● ASSIGNED TASK: Look below for the line that has "wall art: none [67,51,123,115]". Set down the lines from there through the line that has "coffee cup: none [498,946,584,1081]", exactly as written.

[Collection entries]

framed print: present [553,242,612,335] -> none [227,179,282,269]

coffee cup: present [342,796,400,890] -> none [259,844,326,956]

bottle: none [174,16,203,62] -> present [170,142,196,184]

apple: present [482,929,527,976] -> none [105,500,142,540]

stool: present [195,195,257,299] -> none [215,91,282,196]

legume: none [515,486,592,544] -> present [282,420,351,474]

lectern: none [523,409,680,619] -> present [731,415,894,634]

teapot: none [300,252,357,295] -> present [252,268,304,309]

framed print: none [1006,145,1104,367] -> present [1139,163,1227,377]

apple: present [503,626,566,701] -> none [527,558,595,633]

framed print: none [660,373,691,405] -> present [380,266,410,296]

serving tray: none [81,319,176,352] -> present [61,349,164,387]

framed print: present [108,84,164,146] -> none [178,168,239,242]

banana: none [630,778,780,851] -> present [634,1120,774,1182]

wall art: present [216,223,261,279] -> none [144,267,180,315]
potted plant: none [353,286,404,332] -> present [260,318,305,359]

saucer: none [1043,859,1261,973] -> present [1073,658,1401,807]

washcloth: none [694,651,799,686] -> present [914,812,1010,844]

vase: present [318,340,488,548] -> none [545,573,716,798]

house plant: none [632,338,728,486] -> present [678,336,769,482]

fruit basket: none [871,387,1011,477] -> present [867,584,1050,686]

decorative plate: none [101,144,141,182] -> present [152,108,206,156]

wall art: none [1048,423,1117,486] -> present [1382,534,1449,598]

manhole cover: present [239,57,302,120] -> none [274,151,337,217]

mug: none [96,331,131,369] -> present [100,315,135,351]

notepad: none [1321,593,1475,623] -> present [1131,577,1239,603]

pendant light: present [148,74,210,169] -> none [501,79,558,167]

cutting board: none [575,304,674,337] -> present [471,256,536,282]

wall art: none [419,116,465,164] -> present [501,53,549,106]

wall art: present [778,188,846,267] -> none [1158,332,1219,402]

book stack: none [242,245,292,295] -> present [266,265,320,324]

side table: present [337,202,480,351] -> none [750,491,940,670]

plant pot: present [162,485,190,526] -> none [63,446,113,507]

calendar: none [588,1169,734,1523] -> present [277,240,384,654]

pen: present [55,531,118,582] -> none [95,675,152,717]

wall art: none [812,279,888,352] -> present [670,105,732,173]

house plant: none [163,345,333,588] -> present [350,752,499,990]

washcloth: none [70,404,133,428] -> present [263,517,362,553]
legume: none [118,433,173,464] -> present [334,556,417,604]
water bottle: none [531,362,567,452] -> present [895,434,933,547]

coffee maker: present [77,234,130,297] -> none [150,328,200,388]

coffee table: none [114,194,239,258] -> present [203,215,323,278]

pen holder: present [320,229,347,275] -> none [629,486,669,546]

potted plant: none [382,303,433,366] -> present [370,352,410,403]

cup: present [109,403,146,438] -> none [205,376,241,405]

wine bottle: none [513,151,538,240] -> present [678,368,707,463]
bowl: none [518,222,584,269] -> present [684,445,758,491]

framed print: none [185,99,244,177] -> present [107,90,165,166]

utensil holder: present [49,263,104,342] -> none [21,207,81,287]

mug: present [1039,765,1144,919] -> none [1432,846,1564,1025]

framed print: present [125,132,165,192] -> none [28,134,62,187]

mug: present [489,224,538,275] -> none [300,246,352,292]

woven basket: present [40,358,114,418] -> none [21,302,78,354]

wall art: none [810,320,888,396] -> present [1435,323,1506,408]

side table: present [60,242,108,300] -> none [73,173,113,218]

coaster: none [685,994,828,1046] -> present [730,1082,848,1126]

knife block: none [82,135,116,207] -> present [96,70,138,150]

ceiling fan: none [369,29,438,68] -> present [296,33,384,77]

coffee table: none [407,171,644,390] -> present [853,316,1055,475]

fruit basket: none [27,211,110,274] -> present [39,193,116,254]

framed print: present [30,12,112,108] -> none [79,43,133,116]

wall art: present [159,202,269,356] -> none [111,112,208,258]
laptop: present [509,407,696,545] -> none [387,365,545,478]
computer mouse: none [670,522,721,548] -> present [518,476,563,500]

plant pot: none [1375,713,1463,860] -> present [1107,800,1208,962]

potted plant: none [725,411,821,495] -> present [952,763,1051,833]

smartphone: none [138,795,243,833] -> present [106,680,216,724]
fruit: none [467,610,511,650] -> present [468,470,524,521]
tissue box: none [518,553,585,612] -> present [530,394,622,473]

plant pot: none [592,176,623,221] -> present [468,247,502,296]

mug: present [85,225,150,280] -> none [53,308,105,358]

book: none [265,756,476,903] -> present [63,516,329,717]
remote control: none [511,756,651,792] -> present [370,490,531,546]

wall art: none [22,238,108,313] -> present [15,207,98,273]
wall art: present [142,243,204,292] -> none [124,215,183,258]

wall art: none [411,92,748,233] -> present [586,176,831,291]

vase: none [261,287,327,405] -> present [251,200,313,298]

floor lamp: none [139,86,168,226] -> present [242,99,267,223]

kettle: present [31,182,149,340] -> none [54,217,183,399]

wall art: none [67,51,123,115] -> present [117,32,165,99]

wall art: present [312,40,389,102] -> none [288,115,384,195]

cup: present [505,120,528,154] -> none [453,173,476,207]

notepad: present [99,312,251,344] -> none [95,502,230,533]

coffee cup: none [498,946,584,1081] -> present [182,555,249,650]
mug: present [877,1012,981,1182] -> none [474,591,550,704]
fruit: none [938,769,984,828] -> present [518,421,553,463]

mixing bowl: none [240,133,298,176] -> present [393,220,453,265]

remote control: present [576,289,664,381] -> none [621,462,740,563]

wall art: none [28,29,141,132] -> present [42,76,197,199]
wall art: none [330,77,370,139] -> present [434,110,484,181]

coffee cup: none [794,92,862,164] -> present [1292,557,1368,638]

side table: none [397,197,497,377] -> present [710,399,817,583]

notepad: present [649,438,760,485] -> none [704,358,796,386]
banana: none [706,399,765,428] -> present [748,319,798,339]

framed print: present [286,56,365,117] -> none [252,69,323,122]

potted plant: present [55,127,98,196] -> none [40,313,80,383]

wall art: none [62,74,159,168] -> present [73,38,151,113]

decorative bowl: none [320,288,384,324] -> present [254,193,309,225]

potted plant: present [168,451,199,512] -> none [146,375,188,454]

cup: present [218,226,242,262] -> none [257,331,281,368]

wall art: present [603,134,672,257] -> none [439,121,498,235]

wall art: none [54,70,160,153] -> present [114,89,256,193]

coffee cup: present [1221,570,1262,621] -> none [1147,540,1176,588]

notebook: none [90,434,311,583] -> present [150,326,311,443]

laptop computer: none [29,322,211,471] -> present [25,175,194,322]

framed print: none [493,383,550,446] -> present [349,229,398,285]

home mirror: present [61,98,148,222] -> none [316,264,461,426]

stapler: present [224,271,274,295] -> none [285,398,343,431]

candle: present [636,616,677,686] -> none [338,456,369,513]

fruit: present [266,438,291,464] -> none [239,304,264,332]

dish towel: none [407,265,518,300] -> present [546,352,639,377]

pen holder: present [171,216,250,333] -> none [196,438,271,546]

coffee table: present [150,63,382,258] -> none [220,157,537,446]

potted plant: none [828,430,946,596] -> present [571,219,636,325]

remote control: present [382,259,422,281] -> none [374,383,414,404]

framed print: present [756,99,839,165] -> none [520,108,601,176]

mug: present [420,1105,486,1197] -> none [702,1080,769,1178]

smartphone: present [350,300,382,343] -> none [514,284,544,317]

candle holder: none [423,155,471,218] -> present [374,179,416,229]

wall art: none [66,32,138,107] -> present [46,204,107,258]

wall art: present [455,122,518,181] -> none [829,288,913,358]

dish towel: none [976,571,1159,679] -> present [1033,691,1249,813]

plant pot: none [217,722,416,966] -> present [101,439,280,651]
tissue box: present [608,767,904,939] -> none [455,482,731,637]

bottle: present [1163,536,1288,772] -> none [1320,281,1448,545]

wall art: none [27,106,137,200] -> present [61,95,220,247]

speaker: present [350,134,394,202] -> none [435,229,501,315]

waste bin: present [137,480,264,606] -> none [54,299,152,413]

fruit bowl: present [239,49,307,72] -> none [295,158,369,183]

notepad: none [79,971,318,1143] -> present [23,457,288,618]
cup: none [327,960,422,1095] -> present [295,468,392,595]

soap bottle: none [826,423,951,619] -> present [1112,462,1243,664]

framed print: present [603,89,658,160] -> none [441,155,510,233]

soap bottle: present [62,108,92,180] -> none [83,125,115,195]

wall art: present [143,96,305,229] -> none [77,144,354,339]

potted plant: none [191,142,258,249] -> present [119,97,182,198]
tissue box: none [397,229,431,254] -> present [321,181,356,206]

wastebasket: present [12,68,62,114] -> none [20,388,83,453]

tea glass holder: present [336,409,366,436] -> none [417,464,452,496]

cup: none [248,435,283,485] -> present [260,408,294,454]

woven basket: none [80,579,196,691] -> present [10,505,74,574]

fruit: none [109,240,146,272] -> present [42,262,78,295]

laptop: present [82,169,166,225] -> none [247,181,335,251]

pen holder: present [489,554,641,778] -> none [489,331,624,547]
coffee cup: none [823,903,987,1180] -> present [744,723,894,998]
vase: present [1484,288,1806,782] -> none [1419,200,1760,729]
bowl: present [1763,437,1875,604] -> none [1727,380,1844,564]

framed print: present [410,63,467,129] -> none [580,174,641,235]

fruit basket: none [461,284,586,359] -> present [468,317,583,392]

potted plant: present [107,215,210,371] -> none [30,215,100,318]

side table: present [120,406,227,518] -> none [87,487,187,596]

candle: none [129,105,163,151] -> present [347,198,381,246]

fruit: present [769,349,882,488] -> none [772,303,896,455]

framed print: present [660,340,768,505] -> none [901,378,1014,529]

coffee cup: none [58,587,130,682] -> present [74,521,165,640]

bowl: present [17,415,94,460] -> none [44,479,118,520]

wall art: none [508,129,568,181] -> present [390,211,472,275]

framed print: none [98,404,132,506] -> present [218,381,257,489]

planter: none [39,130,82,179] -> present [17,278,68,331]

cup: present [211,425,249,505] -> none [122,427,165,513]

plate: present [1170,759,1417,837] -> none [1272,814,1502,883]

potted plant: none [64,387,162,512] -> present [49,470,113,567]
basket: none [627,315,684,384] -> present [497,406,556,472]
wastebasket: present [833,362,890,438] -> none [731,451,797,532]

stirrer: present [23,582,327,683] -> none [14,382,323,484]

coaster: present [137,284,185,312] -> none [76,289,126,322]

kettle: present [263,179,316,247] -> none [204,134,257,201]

● SOLUTION FOR THIS TASK:
wall art: none [67,51,123,115] -> present [117,32,165,99]

wall art: present [312,40,389,102] -> none [288,115,384,195]

cup: present [505,120,528,154] -> none [453,173,476,207]

notepad: present [99,312,251,344] -> none [95,502,230,533]

coffee cup: none [498,946,584,1081] -> present [182,555,249,650]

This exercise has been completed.